|Observers of the Hawaiian economy will all agree that what the state needs to turn this economy around is the investment of capital that will create the jobs and the economic activity that is essential to a vibrant future.
Investors have learned that it is difficult to turn a profit in Hawaii and if they can, then it has a poor rate of return…
| It was the investment of foreign capital or dollars, more specifically Japanese dollars, in the late 1980’s and early 1990’s that fueled the state’s economic engine as investors imported satchels of money to build new hotel properties, start new businesses and basically create hundreds of jobs. That investment set off the construction boom for which many in the industry now wistfully dream.
Ever since statehood, economists have long recognized that Hawaii is a capital short state. It needs infusions of cash investments in order to keep its economic fuel tanks filled. The lack of new investment is basically what is plaguing the Hawaiian economy. While the number of visitors coming to Hawaii has an effect on the economic well being of Hawaii, the money those visitors spend only maintains the status quo if the businesses who depend on those dollars cannot make a profit.
So what is the real problem with Hawaii’s economy and what needs to be done to turn it around? Well, investors have to see the potential return on their investment. That means their investment has to make a profit. Investors do not plunk their money down to lose it. People don’t buy stocks in the hopes that the price will go below what they paid for it. Thus, the investment environment in Hawaii has to be conducive to making a profit.
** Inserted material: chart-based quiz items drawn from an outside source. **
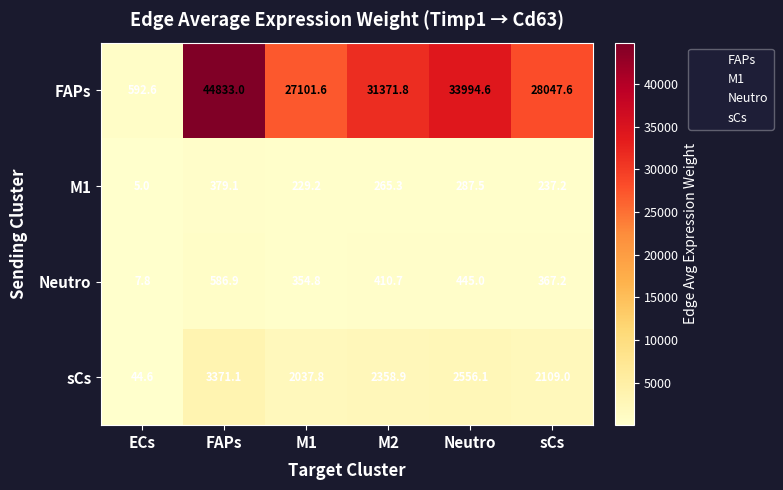

At M1, list the series in order from largest to smallest.

FAPs, sCs, Neutro, M1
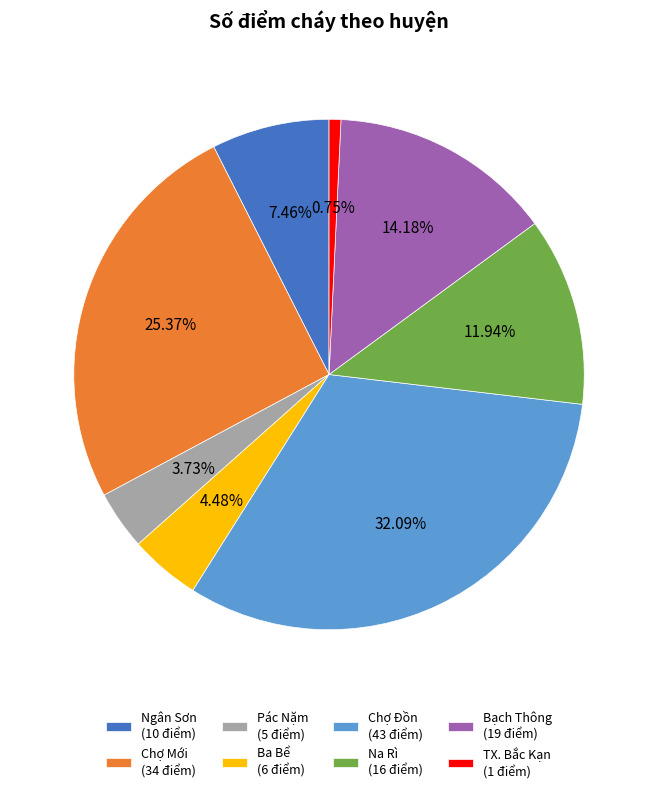

Does Pác Nặm represent more than half of the total?

No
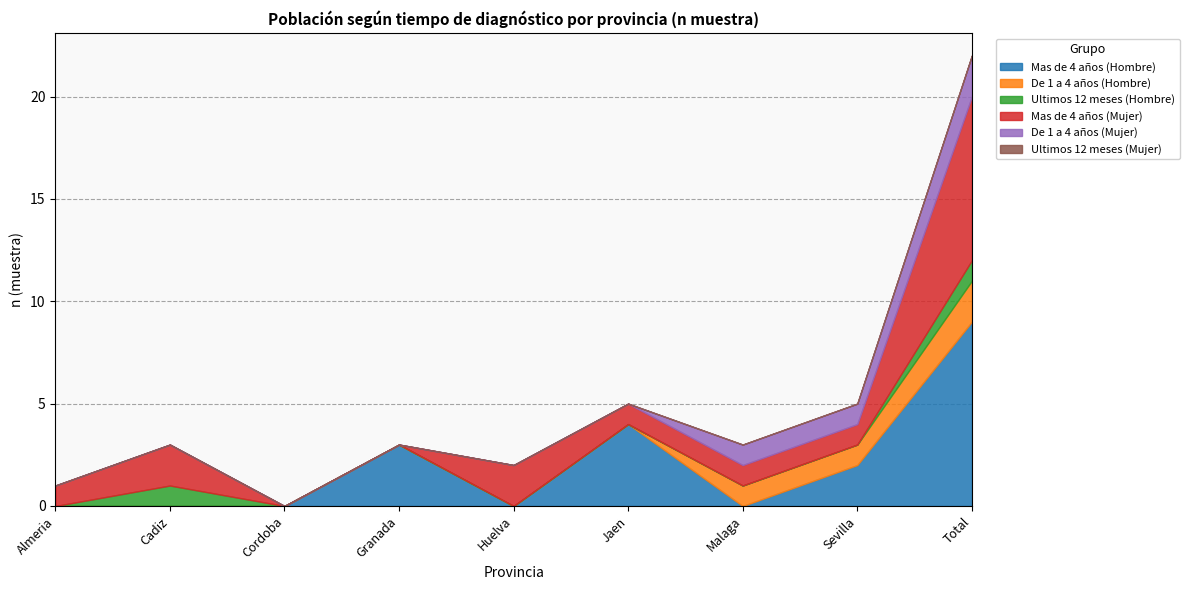

What is the difference between the maximum and minimum values in the De 1 a 4 años (Hombre) series?

2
Second, that amount of return on that investment has to be better than the other opportunities from which the investor has to choose. If an investment in a Hawaii enterprise can promise only a two or three percent return whereas an investment in California has the potential of a five or six percent return, don’t you think it is obvious where the investor will put his or her money?
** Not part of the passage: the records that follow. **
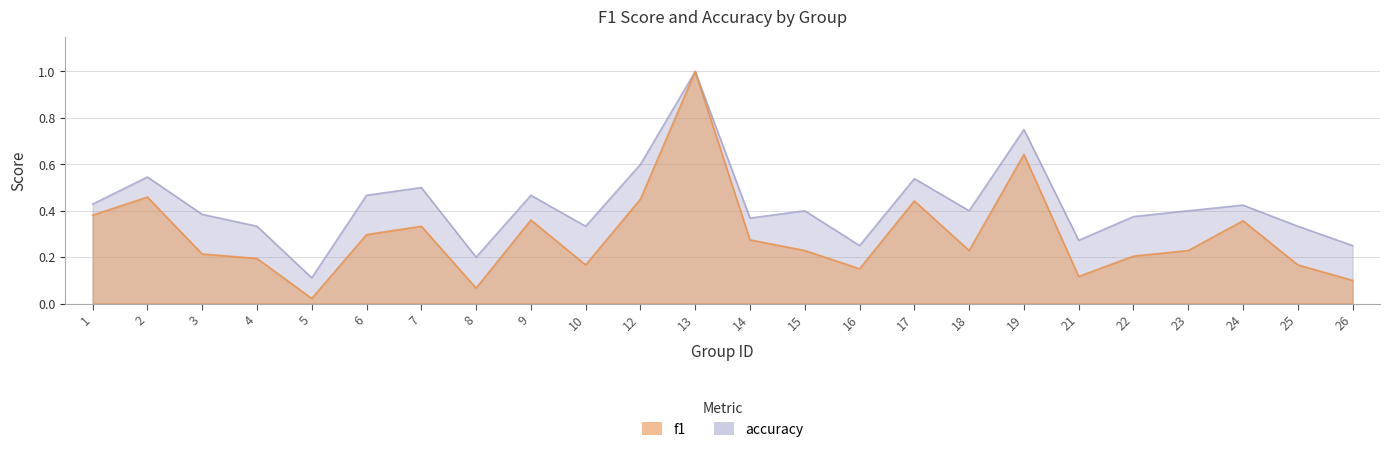

True or false: accuracy and f1 intersect in this chart.

False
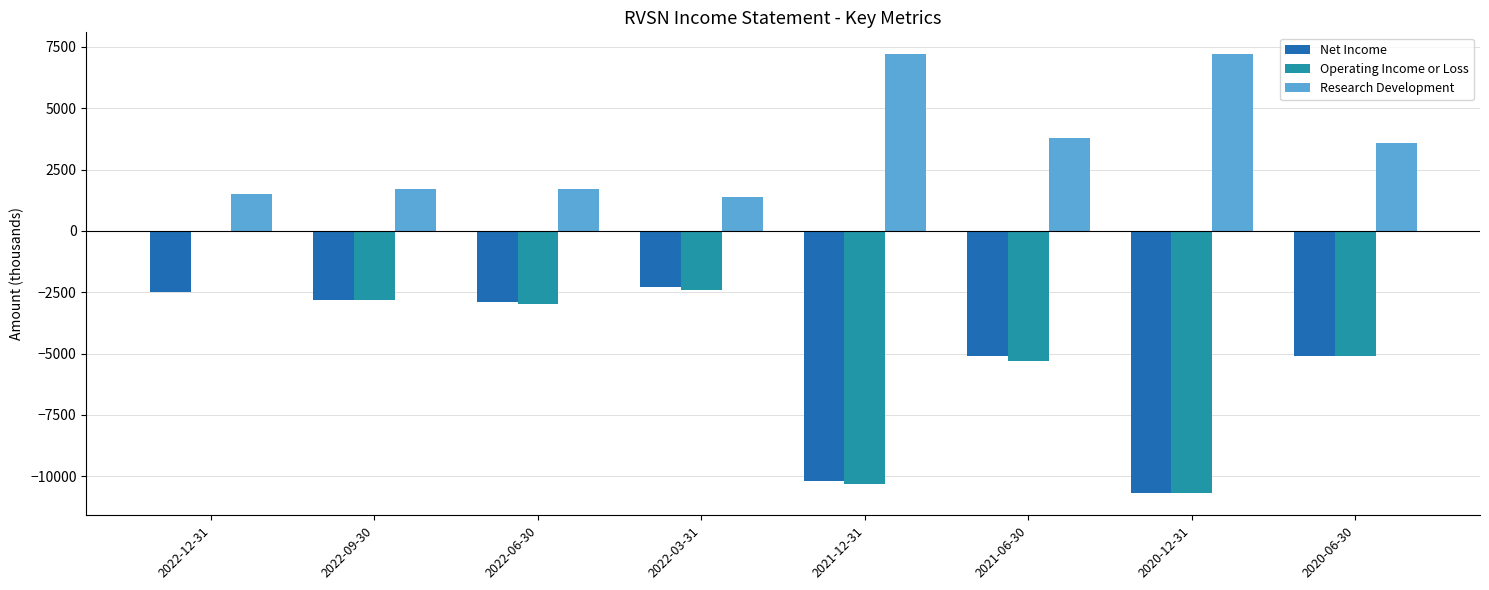

How many groups of bars are there?

8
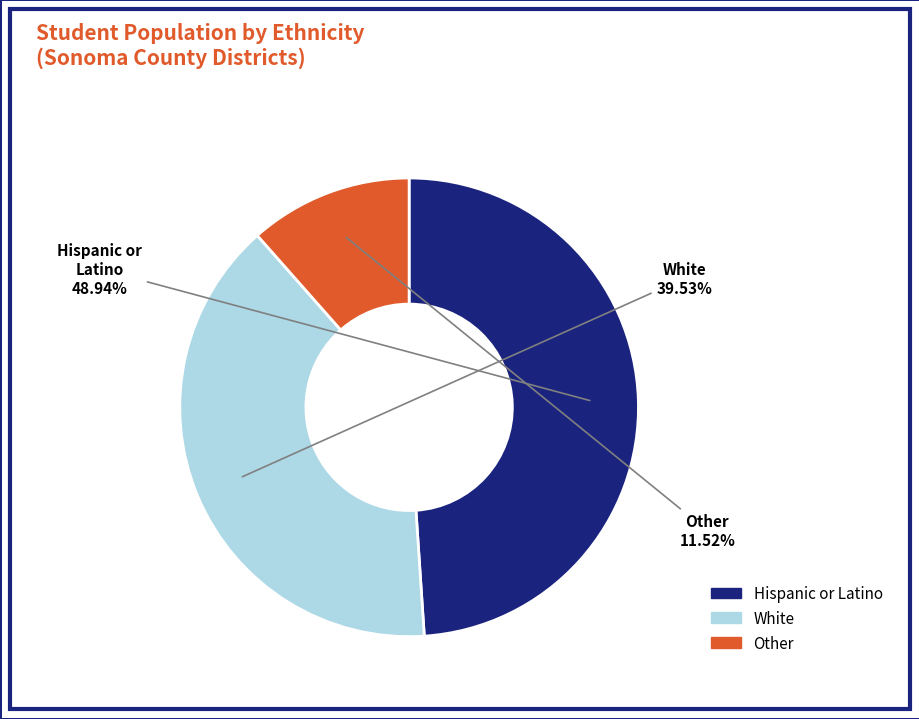

How many slices are in this pie chart?

3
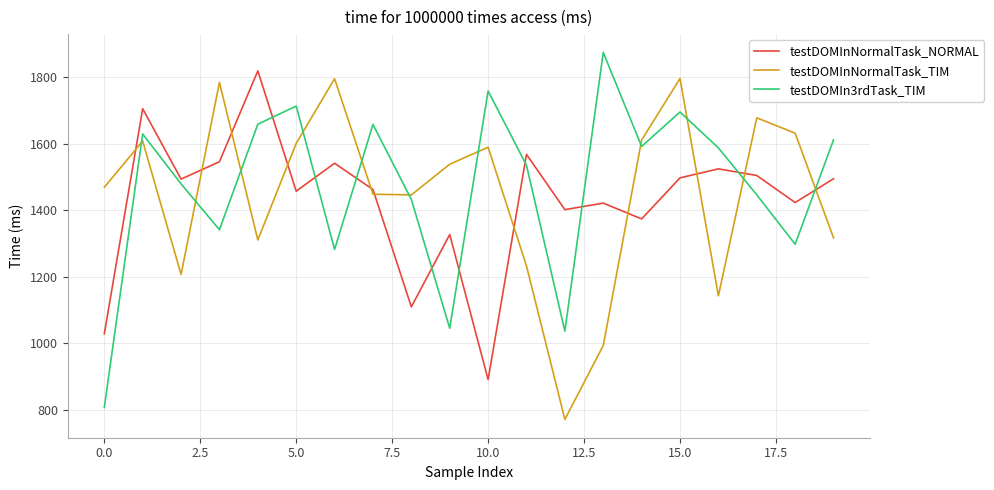

What is the maximum value for testDOMInNormalTask_TIM?

1796.3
So, the ability to make a profit and the amount of return on an investment are crucial to attracting the capital needed to keep the Hawaii economic engine churning. So you may ask why doesn’t that capital come to Hawaii anymore? Well one has to ask if an investor can expect to make a profit in Hawaii. And if that investor can make a profit, just how much of a profit.
Unfortunately, with the high cost of living and doing business in Hawaii, investors have learned that it is difficult to turn a profit in Hawaii and if they can, then it has a poor rate of return. This is the message that has dominated the headlines over the past year as more and more businesses close their doors and leave the state.
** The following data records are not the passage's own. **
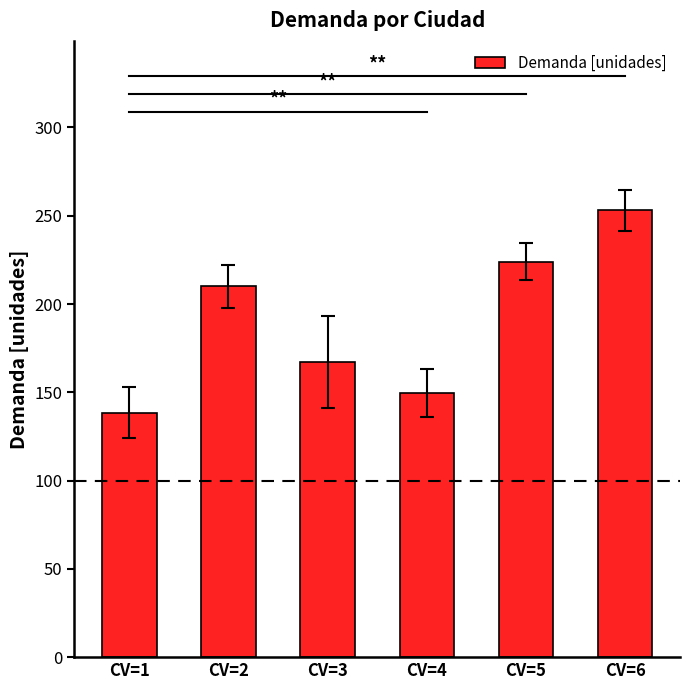

Between CV=5 and CV=2, which is larger?

CV=5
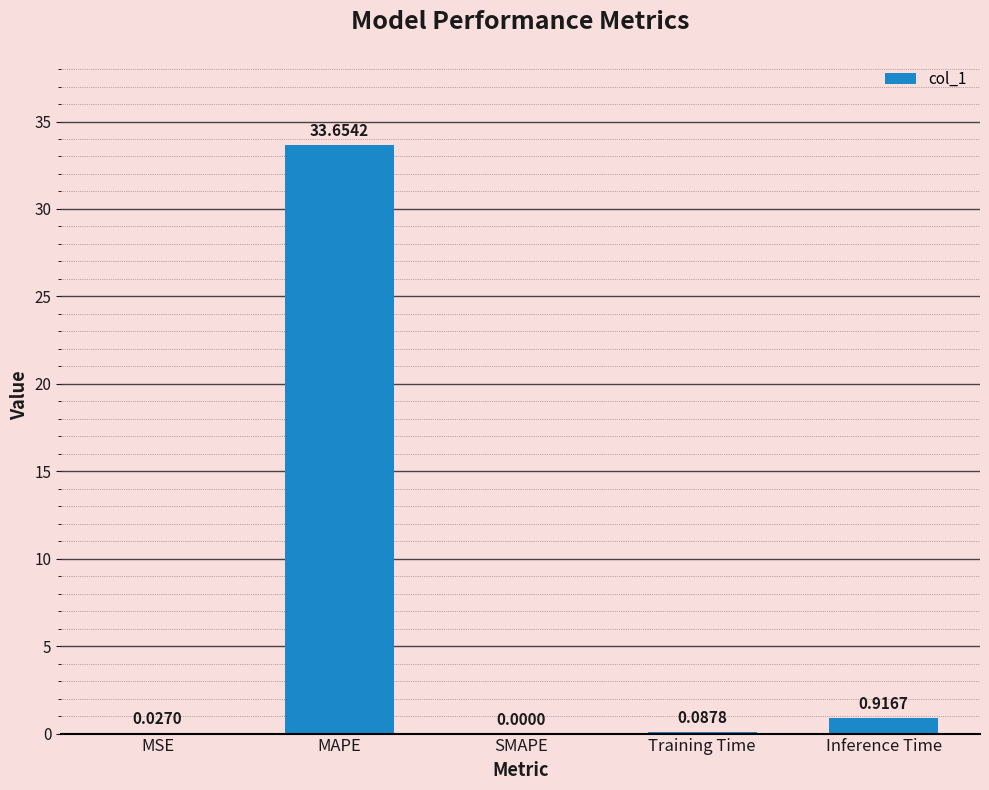

What is the change in value from MAPE to Training Time?

-33.6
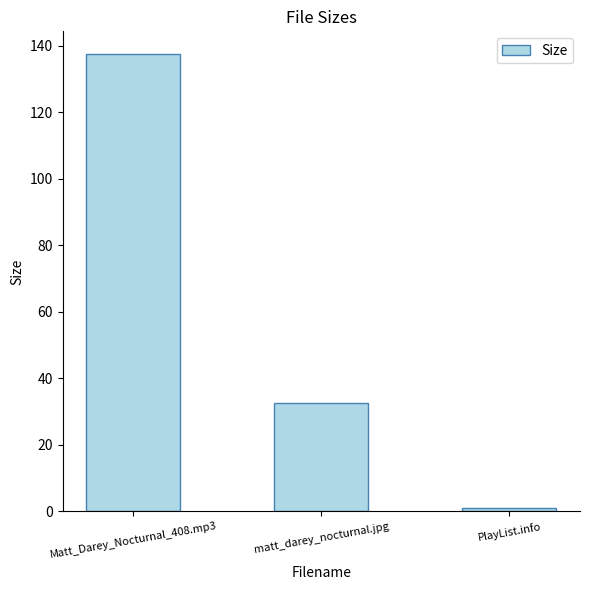

Read the value at matt_darey_nocturnal.jpg.

32.8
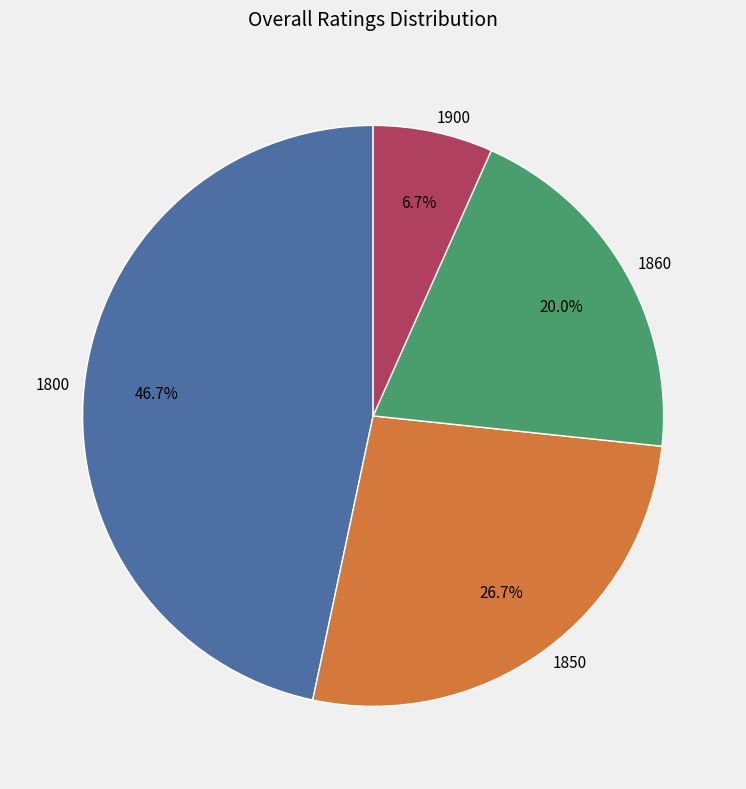

What percentage is the 1800 slice, to the nearest percent?

47%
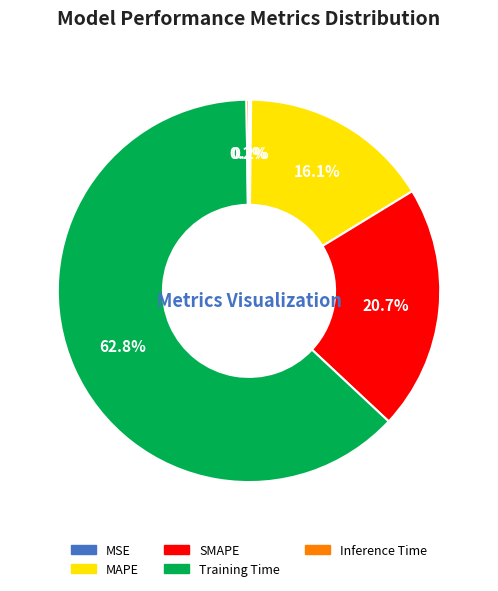

To the nearest percent, what is the average slice percentage?

20%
So what can be done? Well among other things, yes, taxes should be decreased. But lowering taxes is not the only response. Lawmakers have resorted in recent years to the new tax of the 90’s, user fees. For example, this year lawmakers adopted a whole slew of new fees and increased many existing fees. Then there are the in-lieu taxes called regulations. Again, lawmakers seem to find ways to impose even more regulations.
These are not difficult issues to address. True, lowering taxes will mean less revenues which means that lawmakers have to find places to reduce spending. But hey! What about some of that other stuff, like higher fees and more government regulations?
The problem is that government officials don’t know how to spend less. They don’t know how to measure the cost of a public service and how to price it accordingly. They don’t know how to balance the need to protect with the cost that regulation incurs. So is it any wonder why the cost of living and doing business is so high in Hawaii? Is it no wonder no one wants to invest in Hawaii — at least if they want to make a profit?
Obviously, the majority of those in office don’t know how to care for the economy. What is even scarier is that if the same officials are reelected, there is little or no hope to turn this economy around.